BEGIN Records for the task
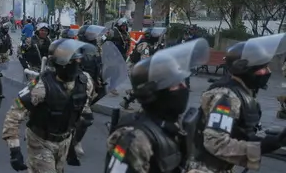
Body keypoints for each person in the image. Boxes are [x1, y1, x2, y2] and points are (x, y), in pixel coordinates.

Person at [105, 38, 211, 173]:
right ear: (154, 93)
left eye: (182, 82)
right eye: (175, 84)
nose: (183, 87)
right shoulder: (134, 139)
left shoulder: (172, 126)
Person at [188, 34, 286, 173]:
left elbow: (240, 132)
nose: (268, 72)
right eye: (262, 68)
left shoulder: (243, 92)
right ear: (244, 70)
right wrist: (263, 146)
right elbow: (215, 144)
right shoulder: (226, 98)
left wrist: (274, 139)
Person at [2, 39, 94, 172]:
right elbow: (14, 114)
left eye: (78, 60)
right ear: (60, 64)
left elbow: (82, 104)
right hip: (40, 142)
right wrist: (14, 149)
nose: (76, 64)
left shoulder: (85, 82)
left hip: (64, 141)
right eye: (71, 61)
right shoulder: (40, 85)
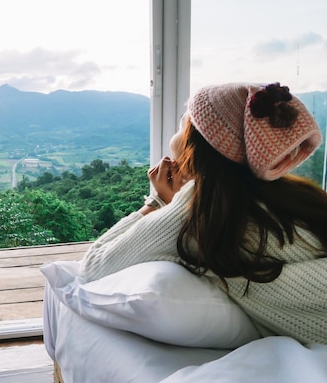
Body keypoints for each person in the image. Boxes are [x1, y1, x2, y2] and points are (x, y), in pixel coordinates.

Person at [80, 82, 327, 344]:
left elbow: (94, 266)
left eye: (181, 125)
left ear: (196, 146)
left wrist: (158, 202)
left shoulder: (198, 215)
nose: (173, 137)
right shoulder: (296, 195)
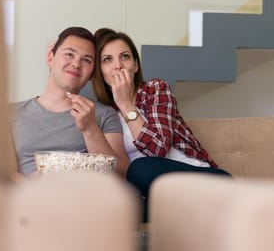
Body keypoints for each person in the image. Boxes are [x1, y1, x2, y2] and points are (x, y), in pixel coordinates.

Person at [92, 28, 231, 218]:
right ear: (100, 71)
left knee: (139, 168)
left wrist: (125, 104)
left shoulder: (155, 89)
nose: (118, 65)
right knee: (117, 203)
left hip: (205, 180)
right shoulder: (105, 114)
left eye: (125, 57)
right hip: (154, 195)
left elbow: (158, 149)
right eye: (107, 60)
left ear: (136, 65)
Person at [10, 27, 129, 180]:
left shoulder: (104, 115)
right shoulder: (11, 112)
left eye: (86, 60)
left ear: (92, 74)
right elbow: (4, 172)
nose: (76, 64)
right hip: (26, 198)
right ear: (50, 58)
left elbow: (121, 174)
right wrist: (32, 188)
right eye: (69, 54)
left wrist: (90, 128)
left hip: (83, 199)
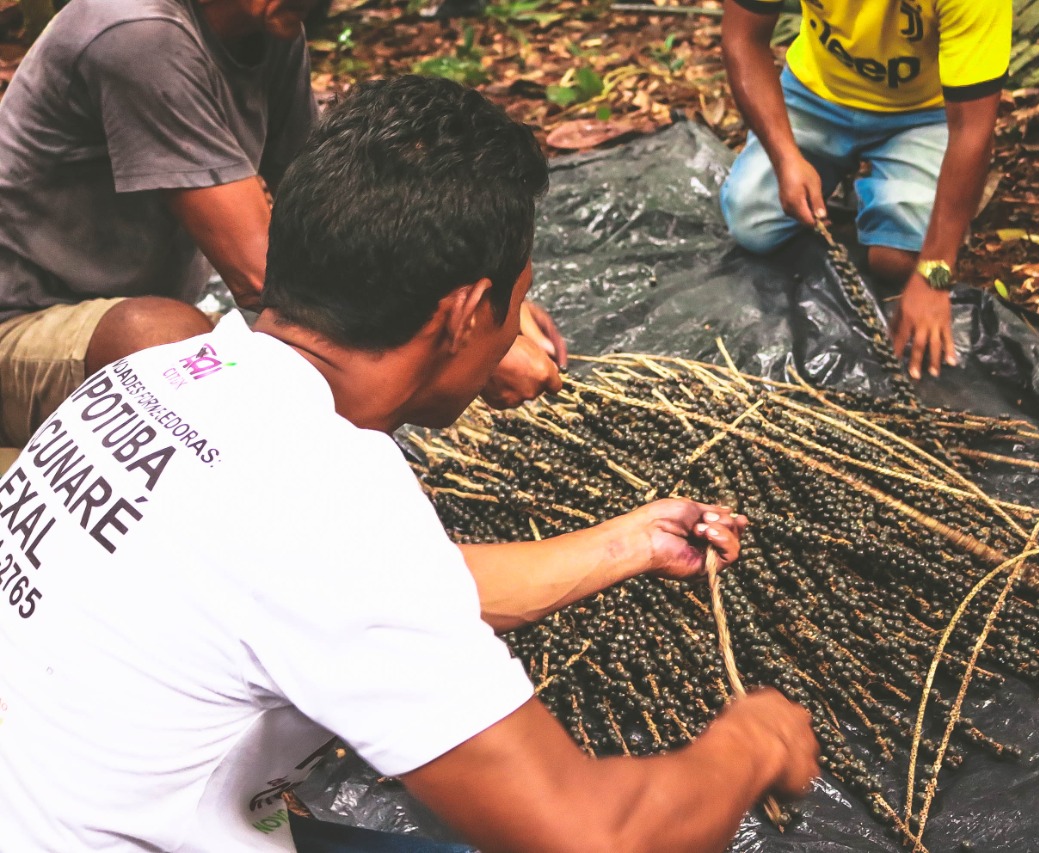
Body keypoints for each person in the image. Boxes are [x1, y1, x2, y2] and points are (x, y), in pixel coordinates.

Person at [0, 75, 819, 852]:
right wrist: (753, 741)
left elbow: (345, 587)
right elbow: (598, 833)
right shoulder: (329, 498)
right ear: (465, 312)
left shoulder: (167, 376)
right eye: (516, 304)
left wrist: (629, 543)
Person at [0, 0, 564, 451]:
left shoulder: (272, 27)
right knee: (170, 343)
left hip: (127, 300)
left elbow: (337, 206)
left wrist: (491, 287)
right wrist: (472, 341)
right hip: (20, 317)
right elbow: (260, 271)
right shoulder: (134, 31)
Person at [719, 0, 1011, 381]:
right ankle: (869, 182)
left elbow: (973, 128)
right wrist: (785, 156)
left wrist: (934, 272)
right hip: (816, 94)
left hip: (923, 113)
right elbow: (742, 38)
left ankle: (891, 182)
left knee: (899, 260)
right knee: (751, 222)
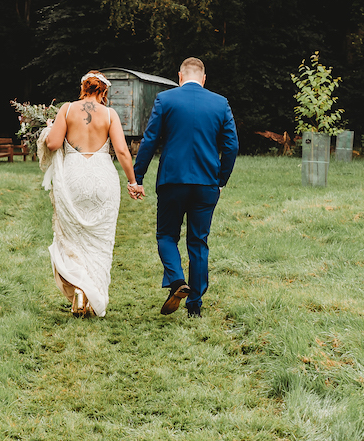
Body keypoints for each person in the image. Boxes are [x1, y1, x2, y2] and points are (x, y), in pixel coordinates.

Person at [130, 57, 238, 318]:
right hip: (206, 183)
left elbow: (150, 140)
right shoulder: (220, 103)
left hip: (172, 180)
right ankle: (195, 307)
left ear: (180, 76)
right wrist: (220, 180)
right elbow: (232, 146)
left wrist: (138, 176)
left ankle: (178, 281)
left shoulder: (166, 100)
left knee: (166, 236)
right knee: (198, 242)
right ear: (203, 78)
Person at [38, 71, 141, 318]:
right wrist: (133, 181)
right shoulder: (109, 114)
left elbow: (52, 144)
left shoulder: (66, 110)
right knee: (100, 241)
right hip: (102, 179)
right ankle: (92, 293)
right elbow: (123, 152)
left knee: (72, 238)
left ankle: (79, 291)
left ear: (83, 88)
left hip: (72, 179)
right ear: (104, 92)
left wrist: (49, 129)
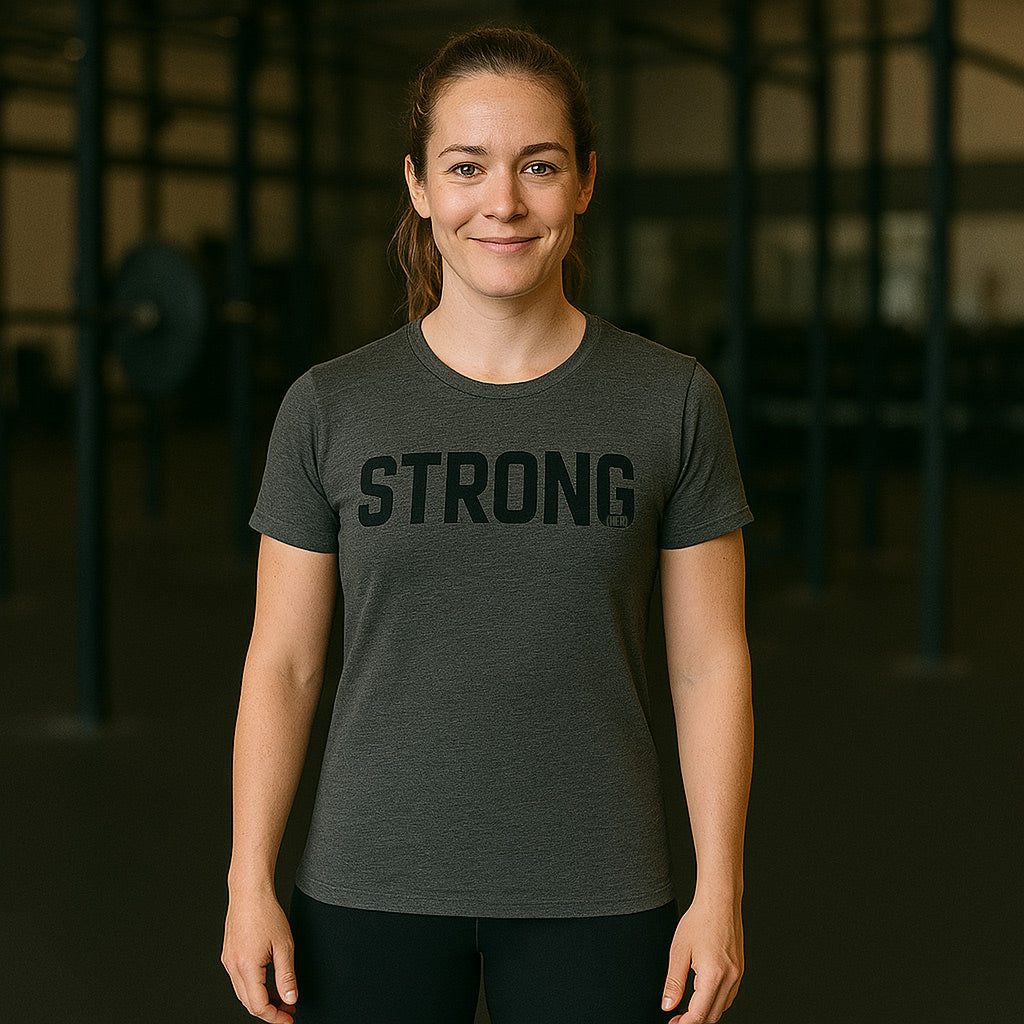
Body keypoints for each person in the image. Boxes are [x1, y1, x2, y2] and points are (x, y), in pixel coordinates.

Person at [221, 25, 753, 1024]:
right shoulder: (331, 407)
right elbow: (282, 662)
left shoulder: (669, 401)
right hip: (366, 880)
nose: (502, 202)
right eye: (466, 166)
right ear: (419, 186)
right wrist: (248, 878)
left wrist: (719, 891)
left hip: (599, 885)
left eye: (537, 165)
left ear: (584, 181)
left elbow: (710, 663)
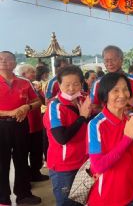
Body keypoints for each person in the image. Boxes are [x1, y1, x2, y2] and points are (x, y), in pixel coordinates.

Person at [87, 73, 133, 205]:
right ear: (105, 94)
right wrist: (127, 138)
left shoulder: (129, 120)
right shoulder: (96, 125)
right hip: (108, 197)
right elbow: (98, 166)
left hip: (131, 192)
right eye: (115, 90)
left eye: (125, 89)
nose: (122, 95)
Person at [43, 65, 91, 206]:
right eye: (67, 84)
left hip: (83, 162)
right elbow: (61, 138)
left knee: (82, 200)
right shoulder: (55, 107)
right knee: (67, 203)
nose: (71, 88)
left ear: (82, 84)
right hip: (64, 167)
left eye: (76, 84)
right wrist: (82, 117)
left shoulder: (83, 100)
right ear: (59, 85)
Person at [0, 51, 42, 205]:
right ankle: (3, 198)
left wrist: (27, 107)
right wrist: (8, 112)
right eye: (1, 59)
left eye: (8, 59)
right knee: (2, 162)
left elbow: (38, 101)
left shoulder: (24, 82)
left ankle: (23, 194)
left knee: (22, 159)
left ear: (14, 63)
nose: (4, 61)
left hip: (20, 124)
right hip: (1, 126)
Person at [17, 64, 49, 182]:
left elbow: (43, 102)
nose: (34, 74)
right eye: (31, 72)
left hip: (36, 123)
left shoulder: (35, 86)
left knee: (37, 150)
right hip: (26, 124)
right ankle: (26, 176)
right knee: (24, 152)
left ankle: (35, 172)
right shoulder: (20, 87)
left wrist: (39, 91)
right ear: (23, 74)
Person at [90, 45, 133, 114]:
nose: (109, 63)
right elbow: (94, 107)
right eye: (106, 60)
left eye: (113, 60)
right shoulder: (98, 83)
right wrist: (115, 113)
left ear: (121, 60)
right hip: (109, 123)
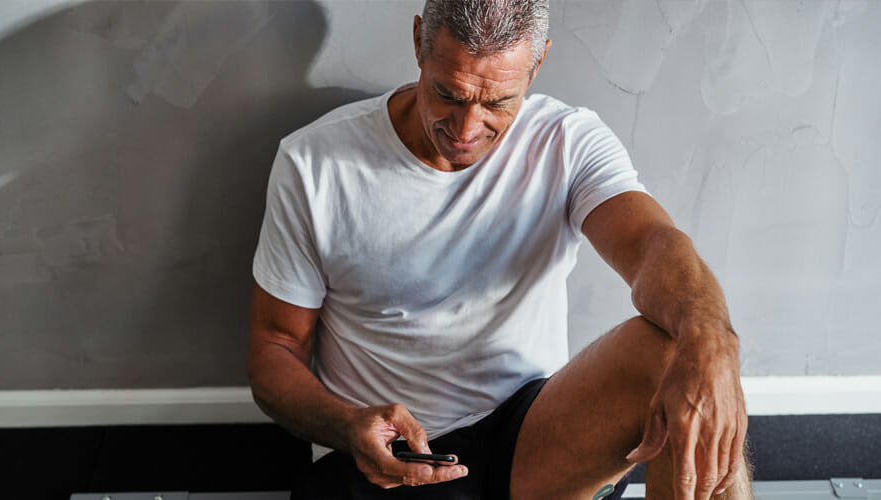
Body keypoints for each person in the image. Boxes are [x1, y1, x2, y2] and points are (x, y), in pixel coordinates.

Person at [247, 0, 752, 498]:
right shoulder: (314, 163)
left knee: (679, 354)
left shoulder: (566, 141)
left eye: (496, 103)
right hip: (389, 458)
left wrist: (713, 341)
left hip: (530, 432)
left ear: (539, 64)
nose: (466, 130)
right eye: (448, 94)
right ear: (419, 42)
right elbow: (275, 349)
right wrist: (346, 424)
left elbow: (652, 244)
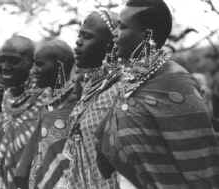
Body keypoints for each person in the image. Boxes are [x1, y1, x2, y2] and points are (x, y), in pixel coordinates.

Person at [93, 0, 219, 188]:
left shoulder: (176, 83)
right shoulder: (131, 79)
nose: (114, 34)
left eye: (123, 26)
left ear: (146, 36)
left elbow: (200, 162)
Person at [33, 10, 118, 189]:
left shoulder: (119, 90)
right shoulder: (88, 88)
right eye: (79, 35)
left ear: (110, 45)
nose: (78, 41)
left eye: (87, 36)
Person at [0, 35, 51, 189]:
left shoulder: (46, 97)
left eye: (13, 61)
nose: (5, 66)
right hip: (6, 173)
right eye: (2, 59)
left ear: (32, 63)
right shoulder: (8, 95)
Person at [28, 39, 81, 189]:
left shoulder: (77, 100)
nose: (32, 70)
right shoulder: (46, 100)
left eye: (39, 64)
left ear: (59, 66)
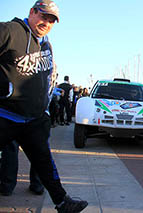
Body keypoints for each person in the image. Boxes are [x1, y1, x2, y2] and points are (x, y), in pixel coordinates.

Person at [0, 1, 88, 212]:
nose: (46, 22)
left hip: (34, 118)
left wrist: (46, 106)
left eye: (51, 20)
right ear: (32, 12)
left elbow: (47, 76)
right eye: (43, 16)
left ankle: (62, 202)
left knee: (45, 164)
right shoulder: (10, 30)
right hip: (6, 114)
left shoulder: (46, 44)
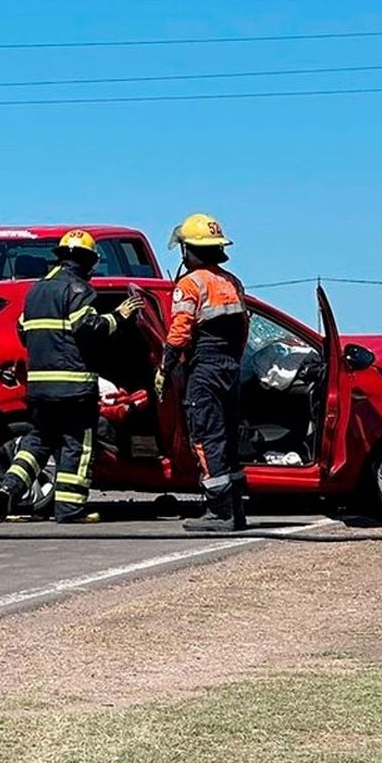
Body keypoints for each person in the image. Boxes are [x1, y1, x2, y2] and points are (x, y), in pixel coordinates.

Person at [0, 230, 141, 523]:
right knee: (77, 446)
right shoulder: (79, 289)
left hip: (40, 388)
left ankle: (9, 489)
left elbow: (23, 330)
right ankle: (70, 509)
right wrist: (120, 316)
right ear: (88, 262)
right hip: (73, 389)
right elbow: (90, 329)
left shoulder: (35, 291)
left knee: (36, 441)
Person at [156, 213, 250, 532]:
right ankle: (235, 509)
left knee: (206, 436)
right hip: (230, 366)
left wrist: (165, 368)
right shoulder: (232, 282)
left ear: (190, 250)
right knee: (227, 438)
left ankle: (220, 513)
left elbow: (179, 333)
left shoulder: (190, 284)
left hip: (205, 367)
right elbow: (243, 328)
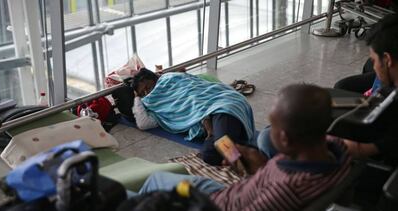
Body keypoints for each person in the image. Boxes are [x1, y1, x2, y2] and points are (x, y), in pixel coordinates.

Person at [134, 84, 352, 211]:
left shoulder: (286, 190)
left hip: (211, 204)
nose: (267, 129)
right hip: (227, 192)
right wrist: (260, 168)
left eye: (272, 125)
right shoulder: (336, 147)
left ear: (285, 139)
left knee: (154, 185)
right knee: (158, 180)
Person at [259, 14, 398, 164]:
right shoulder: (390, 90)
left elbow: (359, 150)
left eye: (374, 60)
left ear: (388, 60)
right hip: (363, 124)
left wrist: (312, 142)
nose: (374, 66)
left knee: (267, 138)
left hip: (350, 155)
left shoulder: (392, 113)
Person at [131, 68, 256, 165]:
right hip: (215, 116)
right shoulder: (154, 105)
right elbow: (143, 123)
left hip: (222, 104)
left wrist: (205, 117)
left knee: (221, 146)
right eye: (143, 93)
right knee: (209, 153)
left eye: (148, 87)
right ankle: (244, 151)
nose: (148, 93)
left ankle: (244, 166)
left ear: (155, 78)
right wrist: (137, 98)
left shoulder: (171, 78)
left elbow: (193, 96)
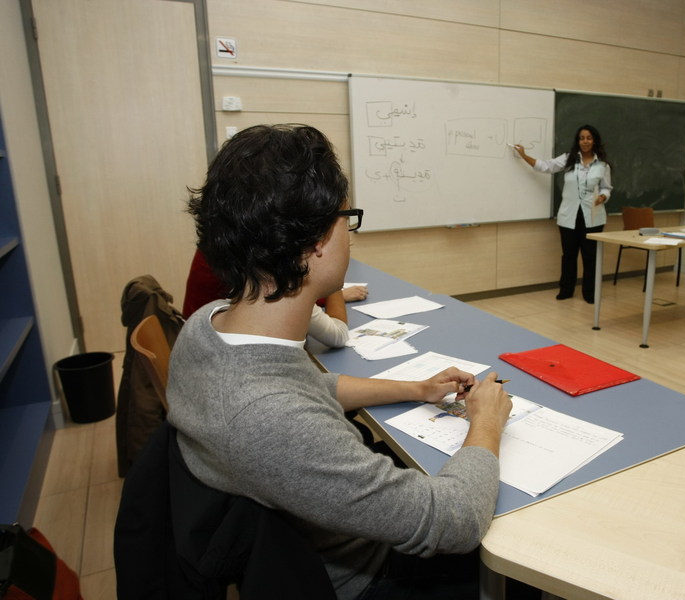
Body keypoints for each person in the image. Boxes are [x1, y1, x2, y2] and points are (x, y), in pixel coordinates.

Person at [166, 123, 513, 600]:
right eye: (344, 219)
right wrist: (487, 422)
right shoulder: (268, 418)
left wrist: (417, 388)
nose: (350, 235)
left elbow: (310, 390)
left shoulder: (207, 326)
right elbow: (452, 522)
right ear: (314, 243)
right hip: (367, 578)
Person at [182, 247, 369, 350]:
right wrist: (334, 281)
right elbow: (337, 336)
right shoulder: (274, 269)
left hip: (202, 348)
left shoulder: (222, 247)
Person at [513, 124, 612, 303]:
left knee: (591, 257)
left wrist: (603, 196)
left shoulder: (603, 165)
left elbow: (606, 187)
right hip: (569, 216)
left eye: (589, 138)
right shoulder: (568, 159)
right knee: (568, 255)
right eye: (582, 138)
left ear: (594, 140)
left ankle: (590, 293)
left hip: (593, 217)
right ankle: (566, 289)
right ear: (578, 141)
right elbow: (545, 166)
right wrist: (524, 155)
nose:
END Records for the task
Work request: Using the entries above, reproduce word for word only the lines from the one that contains "left elbow: (47, 76)" to the one that contains "right elbow: (243, 328)", both ends included, and drop every picture.

Reply to the exercise:
left elbow: (47, 76)
right eye: (43, 16)
left ankle: (62, 202)
left knee: (45, 164)
right shoulder: (10, 30)
right hip: (6, 114)
left shoulder: (46, 44)
Body keypoints for each person in the image. Boxes are [x1, y1, x2, y2] and points are (x, y), in pixel coordinates.

Person at [0, 230, 141, 523]:
right knee: (77, 446)
right shoulder: (79, 289)
left hip: (40, 388)
left ankle: (9, 489)
left elbow: (23, 330)
right ankle: (70, 509)
right wrist: (120, 316)
right ear: (88, 262)
right hip: (73, 389)
right elbow: (90, 329)
left shoulder: (35, 291)
left knee: (36, 441)
Person at [156, 213, 250, 532]:
right ankle: (235, 509)
left knee: (206, 436)
right hip: (230, 366)
left wrist: (165, 368)
right shoulder: (232, 282)
left ear: (190, 250)
right knee: (227, 438)
left ankle: (220, 513)
left elbow: (179, 333)
left shoulder: (190, 284)
left hip: (205, 367)
right elbow: (243, 328)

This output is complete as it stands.